Les Jeux olympiques de Milan-Cortina étaient la première édition des JO conçue intégralement selon la réforme de l' « Agenda olympique », censée tenir compte de l’empreinte environnementale. Cependant, dans les faits, certaines décisions prises par le Comité international olympique (CIO) ont entaché l’initiative louable, soulevant des questions quant à la faisabilité de JO responsables.
De l’aveu du CIO, l’objectif était de réaliser les jeux « les plus durables de l’histoire ». L’objectif du comité était principalement de mettre l’accent sur deux points centraux: l’utilisation de sites déjà existants ou de constructions réversibles, ainsi que l’utilisation de sources d’énergie renouvelables. Des mesures qui auraient permis de réduire de manière considérable la production de GES par rapport aux éditions précédentes. Ceci étant dit, même si le résultat est nettement mieux que les éditions antérieures, est-ce vraiment suffisant?

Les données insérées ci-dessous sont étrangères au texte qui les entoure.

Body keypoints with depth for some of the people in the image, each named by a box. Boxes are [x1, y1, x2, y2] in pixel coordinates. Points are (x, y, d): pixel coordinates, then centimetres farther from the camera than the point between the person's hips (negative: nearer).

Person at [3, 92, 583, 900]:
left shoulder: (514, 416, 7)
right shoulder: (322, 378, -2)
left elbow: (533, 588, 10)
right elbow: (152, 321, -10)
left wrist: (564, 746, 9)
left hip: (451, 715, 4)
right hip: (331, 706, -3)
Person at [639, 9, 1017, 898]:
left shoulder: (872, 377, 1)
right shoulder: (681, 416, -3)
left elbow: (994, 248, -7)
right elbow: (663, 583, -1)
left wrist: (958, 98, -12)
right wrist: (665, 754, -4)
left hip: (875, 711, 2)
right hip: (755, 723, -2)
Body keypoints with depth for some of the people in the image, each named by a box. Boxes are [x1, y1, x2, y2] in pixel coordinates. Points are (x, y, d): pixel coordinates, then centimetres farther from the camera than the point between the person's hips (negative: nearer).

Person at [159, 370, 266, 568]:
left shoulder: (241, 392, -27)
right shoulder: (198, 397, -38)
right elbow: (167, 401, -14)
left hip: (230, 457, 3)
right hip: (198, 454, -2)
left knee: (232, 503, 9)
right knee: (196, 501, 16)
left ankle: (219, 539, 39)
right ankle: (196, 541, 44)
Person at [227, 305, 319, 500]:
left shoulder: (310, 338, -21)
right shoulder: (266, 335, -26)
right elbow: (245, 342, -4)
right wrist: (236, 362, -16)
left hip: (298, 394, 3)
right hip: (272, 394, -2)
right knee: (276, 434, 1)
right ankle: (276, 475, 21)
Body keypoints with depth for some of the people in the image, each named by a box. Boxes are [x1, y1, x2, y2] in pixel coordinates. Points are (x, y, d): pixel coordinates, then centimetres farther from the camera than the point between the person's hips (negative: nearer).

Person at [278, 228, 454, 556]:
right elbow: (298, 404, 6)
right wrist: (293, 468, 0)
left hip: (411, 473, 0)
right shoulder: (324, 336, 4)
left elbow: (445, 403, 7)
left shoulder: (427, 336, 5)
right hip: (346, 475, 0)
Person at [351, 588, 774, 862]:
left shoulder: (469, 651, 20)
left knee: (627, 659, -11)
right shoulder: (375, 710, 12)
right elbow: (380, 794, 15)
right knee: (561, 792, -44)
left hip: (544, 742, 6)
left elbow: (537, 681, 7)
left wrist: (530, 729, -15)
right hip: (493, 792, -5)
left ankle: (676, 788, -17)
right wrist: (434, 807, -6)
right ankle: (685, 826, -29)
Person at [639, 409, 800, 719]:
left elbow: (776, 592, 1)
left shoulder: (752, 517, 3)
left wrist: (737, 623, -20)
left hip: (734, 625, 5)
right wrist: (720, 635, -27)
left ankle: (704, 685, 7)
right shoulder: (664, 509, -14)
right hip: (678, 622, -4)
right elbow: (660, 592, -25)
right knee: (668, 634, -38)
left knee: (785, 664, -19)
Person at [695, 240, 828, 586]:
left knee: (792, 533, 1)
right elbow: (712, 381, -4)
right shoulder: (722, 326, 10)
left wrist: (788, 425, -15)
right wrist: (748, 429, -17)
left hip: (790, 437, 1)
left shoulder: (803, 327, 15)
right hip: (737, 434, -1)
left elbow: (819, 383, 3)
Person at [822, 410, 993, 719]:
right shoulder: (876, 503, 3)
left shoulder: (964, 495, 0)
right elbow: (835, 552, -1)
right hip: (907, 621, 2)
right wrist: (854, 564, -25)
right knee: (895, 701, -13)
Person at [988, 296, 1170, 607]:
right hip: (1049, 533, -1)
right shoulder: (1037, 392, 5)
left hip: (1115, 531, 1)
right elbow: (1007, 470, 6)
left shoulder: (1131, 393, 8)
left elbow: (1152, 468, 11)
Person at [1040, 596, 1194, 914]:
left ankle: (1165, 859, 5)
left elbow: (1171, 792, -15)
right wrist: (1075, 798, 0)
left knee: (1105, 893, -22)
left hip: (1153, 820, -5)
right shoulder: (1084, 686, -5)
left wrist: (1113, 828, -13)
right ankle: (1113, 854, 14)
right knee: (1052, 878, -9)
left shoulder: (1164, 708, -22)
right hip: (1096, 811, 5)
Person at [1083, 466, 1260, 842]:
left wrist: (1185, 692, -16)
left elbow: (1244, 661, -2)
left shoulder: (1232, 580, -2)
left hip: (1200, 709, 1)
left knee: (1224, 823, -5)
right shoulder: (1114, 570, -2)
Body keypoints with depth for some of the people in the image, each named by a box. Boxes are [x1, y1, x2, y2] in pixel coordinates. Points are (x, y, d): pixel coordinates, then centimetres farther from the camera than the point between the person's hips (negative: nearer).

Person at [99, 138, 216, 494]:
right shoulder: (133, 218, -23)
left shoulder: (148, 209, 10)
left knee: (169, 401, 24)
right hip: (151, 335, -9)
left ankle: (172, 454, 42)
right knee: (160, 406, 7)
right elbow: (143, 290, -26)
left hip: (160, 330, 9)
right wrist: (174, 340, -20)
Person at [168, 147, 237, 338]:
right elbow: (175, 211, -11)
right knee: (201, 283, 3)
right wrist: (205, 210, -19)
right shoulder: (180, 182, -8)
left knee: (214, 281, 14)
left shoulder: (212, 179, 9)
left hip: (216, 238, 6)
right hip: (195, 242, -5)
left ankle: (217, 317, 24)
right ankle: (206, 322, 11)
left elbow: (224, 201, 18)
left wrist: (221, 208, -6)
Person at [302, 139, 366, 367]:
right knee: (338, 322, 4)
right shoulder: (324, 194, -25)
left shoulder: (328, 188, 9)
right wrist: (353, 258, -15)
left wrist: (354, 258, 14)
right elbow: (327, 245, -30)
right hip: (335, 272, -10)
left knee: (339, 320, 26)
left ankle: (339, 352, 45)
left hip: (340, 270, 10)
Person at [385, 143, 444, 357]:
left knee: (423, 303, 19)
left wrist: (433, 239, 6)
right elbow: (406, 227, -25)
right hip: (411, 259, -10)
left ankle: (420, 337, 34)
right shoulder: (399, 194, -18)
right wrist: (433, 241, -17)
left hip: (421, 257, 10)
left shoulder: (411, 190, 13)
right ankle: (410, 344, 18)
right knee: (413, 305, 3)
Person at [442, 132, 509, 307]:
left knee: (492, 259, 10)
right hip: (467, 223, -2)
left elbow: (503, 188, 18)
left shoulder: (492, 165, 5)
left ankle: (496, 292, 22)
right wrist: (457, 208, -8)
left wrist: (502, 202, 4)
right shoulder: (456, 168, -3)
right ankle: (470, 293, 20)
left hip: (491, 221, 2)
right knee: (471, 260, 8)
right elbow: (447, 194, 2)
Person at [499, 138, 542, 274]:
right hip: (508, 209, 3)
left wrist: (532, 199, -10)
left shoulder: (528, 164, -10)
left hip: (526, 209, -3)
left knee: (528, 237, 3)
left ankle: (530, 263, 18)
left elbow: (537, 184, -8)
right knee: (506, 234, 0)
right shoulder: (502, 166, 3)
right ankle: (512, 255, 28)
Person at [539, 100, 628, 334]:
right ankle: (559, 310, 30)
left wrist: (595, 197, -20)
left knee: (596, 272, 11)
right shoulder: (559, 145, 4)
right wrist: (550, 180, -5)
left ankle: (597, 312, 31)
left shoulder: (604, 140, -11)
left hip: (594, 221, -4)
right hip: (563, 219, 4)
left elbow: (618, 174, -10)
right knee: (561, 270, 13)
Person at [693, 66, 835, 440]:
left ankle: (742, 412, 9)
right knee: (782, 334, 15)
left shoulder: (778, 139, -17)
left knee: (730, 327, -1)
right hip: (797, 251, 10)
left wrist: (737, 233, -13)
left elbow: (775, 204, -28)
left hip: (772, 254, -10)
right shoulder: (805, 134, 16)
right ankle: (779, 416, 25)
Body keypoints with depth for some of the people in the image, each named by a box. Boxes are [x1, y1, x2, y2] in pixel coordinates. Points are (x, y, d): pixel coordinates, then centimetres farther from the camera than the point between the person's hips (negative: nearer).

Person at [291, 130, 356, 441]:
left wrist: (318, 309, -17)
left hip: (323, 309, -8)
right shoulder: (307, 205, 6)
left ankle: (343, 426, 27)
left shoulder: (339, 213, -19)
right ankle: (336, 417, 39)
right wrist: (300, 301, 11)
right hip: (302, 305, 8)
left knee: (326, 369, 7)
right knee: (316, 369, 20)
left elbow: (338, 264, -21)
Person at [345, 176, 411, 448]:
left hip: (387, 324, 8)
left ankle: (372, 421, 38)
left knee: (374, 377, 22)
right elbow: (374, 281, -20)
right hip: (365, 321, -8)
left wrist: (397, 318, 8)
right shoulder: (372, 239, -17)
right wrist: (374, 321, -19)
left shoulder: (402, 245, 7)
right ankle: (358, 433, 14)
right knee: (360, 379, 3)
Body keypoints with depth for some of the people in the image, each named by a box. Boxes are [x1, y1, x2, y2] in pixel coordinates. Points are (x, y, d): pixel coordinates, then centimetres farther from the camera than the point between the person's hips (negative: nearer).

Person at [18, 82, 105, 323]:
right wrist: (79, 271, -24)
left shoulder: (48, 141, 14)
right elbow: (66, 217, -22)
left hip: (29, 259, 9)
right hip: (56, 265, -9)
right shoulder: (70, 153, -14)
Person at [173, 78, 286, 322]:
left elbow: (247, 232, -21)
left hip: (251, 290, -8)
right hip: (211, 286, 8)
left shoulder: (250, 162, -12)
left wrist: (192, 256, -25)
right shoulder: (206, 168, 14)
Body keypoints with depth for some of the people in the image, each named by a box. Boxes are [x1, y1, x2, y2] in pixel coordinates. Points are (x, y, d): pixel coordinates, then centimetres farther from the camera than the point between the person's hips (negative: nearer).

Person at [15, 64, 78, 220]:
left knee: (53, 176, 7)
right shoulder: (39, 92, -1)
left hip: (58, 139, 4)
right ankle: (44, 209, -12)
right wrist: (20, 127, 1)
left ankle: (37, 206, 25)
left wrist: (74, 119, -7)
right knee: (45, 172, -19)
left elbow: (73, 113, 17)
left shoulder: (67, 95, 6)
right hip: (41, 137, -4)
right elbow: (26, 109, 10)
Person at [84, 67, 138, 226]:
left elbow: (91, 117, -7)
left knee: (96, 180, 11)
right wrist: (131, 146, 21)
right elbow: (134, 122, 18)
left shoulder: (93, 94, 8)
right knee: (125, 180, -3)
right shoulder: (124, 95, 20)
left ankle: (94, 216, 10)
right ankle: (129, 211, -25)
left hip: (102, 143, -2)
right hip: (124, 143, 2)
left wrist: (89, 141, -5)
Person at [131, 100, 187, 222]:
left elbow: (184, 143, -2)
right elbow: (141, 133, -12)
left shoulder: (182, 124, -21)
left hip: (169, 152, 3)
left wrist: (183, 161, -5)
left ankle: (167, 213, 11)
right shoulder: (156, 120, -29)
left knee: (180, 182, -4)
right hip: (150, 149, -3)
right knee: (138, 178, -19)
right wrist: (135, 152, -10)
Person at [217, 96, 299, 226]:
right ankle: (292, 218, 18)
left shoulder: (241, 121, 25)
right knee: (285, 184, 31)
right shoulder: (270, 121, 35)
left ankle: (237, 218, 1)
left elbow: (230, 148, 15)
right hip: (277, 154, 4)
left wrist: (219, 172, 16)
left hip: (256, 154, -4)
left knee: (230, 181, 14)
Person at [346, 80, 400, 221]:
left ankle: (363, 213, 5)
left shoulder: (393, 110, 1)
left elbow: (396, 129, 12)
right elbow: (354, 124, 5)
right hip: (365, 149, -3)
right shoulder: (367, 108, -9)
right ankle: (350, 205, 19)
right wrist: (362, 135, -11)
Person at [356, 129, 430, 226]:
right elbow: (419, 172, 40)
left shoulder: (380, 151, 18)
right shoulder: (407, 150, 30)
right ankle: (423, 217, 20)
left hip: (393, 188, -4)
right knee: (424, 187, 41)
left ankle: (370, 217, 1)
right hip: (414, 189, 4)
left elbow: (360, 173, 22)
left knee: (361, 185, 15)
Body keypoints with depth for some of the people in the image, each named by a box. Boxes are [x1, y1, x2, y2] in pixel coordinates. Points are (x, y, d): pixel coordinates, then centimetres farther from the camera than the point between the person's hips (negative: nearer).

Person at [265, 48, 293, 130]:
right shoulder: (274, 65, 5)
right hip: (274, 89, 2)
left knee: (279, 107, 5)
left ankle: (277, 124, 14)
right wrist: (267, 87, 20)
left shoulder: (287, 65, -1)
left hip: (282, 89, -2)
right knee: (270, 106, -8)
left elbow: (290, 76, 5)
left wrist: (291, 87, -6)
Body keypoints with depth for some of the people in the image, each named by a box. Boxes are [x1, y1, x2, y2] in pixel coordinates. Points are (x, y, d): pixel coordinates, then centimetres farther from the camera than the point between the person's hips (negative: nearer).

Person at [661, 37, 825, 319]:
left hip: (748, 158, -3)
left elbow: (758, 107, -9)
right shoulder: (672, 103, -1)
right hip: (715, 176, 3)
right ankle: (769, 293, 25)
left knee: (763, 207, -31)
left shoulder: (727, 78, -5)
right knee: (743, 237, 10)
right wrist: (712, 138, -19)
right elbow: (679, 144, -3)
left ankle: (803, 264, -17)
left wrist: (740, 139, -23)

Avant même le début des JO, un rapport du Scientists for Global Responsibility et du New Weather Institute estimait que l’édition Milano-Cortina des jeux pourrait émettre 930 000 tonnes de CO2. Ce chiffre augmente si l’on prend en compte les commanditaires Stellantis, Ita Airways et ENI, qui sont de grands pollueurs. Avec leur impact combiné, les estimations montent à 2.23 millions de tonnes de CO2 pour la période des JO, soit l’équivalent de la production des habitants de la Ville de Longueuil sur une année complète.
En plus d’une production de GES trop élevée, la décision du CIO de reconstruire la piste de bobsleigh, luge et skeleton au même endroit que l’iconique piste des JO de 1956 a poussé des milliers d’Italien(ne)s à protester dans les rues de Milan à la veille des olympiades. Le plan initial voulait que ces épreuves se déroulent à l’étranger, à cause des coûts trop importants et de la nécessité d’abattre plus d’une centaine d'arbres pour construire sur le site. Cependant, après l’intervention du gouvernement d’extrême droite italien, qui estimait que les jeux devaient être à 100% italien, le CIO s’est vu forcé d’aller de l’avant avec la construction d’une nouvelle piste dont l’utilisation après les jeux demeure incertaine.
Ces ratés démontrent l’impasse dans laquelle se retrouve le CIO. Malgré la volonté réelle de diminuer l’impact environnemental, force est de constater que les changements structurels nécessaires sont très difficiles à exécuter, voire impossibles.
On pourrait même se demander si le principe des JO en lui-même peut concorder avec un respect du territoire et les gens qui l’habitent. Des milliers d’athlètes envahissent une région pour plusieurs jours et nécessitent d’être logés, nourris, transportés, sans compter les spectateurs qui sont encore plus nombreux. Les sports en eux-mêmes forcent une intervention humaine sur la nature. Le ski alpin et la planche à neige, par exemple, se déroulent forcément dans des montagnes charcutées, les enfermant dans une logique commerciale.
Les principaux attraits des Jeux olympiques se trouvent dans la captation de performances inspirantes ainsi que le fort sentiment patriotique qui nous prend d’assaut en voyant la feuille d’érable arborée fièrement par nos athlètes. Or, ces deux aspects contribuent à cette impasse. La volonté de rendre les jeux toujours plus attrayants, toujours plus spectaculaires n’est pas viable à long terme. Pour que des Jeux plus responsables soient possibles un jour, des compromis s’imposent. Mais au final, les spectateurs ne sont peut-être pas prêts à en payer le prix.